**TASK PROMPT**: Scan the listing below. Copy each line that contains "type".

⟨

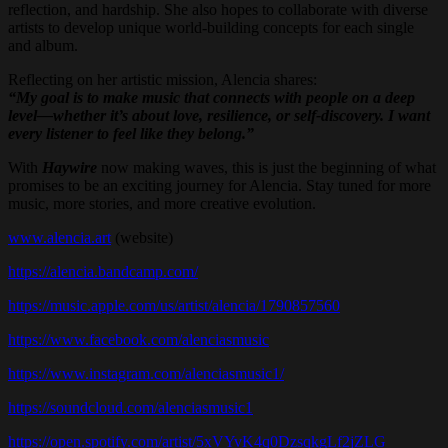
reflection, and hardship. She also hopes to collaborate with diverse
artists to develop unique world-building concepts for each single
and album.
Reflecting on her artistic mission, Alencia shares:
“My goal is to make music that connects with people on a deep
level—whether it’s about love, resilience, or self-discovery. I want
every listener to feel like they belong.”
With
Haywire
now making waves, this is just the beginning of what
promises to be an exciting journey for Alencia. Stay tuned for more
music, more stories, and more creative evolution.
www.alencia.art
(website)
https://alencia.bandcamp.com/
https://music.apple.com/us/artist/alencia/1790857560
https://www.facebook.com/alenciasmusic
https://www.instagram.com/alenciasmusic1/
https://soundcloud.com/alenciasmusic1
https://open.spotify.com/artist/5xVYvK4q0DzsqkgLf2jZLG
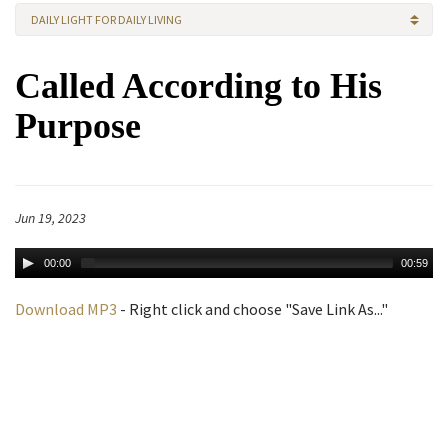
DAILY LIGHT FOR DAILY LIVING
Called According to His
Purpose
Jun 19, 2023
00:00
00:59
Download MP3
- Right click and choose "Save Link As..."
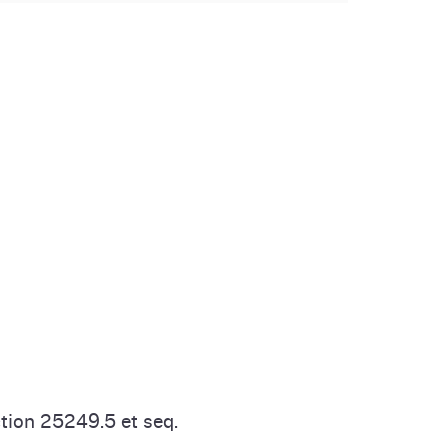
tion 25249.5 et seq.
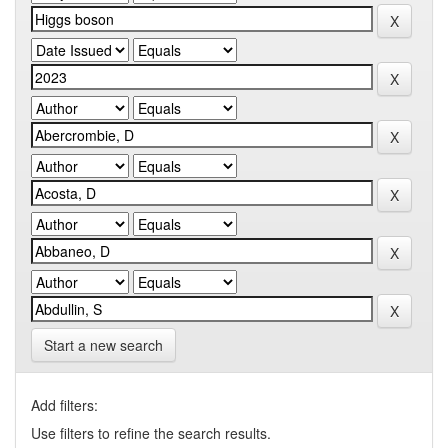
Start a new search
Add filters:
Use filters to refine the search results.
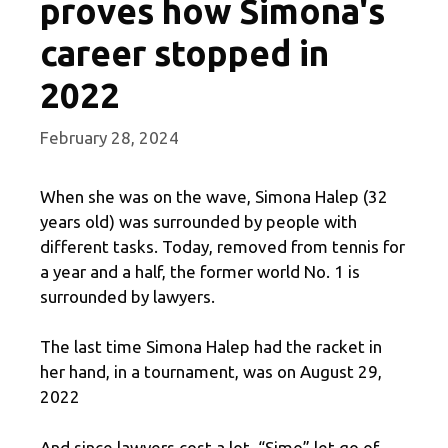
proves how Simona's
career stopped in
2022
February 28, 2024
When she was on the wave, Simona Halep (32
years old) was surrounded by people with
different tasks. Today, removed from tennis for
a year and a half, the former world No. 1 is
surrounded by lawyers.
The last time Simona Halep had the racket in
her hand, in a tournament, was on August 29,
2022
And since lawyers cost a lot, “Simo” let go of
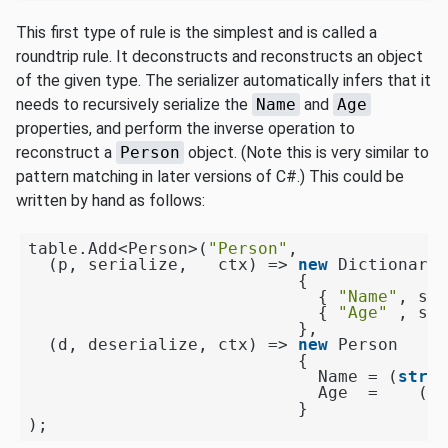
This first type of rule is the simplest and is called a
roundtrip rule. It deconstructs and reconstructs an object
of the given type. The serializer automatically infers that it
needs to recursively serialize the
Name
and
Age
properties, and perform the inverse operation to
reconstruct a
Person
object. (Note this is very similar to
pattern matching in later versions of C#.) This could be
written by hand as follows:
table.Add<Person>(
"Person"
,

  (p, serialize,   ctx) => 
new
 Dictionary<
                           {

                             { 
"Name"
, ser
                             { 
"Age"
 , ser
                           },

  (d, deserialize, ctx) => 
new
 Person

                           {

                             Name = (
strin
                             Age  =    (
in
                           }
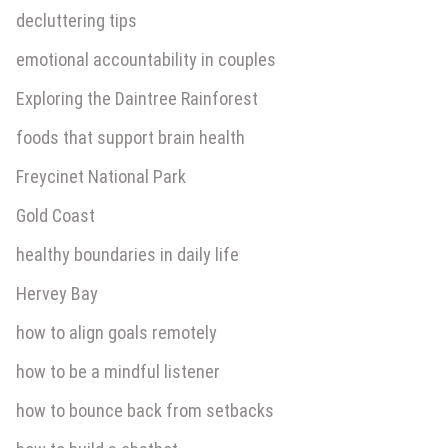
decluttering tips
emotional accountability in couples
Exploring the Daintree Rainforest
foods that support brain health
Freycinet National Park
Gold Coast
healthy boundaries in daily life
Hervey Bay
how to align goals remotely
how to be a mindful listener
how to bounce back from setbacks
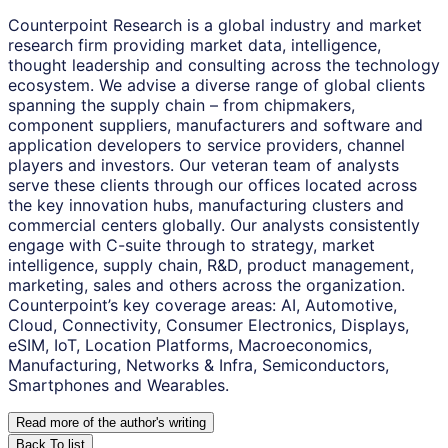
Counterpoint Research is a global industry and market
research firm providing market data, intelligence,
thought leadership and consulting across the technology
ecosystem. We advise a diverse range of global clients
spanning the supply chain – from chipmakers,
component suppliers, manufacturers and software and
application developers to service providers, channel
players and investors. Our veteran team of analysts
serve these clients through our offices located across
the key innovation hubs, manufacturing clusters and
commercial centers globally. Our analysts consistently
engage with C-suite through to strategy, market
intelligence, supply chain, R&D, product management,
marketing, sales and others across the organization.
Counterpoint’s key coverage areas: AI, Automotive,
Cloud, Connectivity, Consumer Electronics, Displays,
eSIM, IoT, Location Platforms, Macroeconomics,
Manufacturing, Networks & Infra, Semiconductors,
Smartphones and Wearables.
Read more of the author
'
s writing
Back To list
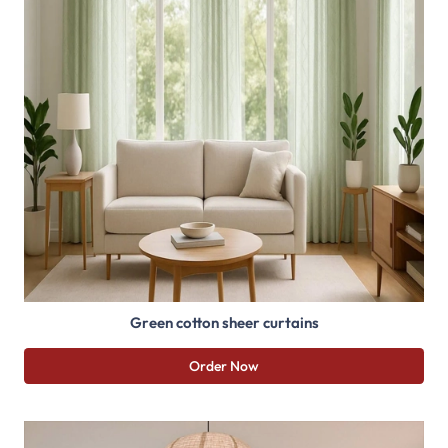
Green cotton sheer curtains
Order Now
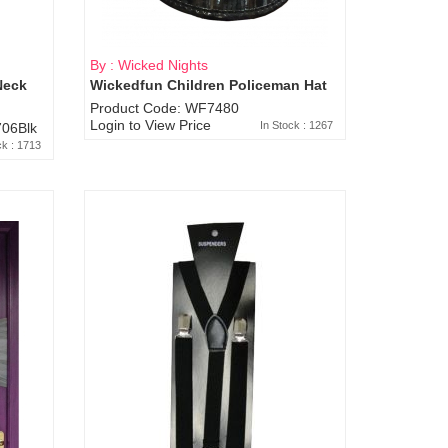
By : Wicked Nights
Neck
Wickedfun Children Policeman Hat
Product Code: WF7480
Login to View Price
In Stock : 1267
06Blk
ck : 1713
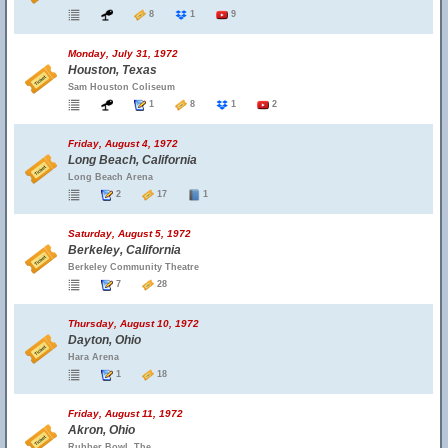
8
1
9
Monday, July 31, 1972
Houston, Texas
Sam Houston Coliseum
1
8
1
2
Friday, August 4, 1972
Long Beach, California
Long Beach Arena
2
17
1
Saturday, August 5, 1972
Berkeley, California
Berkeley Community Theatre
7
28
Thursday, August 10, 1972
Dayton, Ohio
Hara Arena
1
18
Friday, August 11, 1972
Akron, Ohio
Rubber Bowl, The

⟩
⟨

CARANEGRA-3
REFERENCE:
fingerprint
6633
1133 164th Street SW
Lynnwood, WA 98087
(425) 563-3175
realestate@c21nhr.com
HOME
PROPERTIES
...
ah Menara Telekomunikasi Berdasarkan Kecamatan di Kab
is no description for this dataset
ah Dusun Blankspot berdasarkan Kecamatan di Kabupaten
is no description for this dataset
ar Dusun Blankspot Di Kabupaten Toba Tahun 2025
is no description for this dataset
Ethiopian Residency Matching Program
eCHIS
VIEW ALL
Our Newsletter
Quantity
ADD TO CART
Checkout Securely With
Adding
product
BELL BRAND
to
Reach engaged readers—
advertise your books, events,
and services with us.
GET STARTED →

⟩

**PROBLEM SOLUTION**:
This first type of rule is the simplest and is called a
of the given type. The serializer automatically infers that it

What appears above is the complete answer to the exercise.